• Aim of the exercise:
Among the entries, how many lines carry the string "path"? Give the number and nothing else.

[Entries taken from a collection]
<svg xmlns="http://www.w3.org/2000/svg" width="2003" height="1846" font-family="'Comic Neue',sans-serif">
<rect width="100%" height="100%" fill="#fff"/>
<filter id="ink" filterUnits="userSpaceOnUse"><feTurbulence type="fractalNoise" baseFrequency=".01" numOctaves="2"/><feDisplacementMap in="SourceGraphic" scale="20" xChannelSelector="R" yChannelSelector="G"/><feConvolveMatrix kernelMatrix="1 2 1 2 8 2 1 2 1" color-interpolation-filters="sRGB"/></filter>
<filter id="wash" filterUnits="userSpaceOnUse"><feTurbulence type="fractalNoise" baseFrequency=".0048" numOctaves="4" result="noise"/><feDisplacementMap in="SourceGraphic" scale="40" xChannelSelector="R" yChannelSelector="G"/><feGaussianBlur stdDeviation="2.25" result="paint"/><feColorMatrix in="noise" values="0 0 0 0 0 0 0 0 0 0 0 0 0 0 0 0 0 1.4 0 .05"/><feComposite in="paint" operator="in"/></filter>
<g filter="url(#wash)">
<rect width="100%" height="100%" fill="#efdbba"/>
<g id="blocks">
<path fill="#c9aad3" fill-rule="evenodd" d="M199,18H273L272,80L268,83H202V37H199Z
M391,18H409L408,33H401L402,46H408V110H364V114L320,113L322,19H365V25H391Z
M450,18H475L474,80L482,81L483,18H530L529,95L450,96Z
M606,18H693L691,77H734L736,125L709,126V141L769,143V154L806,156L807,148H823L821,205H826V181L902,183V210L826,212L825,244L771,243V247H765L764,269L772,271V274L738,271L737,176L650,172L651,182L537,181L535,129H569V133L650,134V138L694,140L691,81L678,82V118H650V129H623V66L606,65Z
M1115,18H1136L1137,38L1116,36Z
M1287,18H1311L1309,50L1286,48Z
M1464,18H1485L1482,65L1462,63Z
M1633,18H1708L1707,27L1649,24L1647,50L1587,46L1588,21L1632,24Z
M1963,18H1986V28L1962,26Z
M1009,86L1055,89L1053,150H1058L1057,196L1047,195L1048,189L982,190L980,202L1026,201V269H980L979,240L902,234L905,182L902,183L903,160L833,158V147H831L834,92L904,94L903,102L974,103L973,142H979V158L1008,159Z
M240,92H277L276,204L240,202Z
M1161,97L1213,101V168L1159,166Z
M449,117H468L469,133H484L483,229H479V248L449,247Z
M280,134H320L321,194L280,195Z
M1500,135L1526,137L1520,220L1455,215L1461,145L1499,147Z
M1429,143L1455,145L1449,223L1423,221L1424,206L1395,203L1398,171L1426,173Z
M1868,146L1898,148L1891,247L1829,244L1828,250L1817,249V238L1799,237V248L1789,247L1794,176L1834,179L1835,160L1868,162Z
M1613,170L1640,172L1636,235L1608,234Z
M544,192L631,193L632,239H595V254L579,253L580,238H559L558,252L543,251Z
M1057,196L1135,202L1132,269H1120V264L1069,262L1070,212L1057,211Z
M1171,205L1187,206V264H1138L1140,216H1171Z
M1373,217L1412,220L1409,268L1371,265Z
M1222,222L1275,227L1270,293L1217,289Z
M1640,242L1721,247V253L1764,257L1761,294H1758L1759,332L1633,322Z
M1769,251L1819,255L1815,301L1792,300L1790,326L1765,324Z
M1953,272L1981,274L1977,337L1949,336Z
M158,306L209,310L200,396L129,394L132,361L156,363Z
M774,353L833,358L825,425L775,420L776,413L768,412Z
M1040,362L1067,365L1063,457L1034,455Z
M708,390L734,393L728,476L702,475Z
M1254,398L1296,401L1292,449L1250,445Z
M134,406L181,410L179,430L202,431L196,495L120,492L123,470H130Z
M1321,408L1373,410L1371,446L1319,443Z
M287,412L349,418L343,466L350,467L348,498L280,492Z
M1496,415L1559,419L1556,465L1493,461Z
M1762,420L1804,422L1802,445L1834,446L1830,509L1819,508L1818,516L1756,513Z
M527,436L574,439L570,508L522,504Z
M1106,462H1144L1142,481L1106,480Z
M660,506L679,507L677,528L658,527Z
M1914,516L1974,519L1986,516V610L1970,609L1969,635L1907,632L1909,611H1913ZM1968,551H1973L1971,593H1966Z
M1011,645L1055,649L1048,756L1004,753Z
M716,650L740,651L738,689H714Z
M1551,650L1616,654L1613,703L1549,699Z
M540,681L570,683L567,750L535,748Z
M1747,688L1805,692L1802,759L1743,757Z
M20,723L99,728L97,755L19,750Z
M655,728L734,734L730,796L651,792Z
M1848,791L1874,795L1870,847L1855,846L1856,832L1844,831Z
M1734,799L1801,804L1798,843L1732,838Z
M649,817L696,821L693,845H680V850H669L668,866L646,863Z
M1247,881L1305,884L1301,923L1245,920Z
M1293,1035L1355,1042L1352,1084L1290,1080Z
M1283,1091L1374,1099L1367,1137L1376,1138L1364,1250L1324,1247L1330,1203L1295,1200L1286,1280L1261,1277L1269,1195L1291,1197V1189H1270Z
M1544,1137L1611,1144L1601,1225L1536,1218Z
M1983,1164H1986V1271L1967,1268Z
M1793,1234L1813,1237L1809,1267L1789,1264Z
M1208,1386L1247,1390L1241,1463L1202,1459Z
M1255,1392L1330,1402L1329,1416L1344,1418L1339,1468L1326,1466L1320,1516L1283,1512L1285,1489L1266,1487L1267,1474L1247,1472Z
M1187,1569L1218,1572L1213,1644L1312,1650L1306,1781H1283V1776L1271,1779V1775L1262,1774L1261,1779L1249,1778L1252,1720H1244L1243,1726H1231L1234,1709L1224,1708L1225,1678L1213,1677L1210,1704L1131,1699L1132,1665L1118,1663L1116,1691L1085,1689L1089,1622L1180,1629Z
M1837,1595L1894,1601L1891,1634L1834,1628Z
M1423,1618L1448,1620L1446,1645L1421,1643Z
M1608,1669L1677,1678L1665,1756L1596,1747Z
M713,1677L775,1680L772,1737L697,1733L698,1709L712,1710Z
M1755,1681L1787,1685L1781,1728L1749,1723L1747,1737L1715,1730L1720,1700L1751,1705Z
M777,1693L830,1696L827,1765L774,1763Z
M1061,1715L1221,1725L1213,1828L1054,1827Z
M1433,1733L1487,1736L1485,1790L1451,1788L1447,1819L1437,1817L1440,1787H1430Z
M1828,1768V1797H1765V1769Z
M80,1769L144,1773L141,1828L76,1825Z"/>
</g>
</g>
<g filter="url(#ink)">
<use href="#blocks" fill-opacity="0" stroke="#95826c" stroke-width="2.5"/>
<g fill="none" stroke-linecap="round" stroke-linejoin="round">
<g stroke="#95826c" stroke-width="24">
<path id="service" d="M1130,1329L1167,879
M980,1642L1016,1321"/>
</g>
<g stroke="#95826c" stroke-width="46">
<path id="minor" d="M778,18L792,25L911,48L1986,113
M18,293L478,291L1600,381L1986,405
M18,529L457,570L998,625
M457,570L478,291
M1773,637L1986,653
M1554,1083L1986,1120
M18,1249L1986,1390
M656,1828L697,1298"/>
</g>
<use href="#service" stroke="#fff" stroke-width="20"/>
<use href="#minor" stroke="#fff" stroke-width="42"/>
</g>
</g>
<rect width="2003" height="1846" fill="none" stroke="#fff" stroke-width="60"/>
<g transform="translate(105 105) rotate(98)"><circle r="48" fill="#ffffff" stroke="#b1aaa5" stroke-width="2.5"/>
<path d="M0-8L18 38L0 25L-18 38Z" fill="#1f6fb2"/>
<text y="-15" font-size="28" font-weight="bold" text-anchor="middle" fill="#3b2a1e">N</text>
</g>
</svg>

• Your response:
4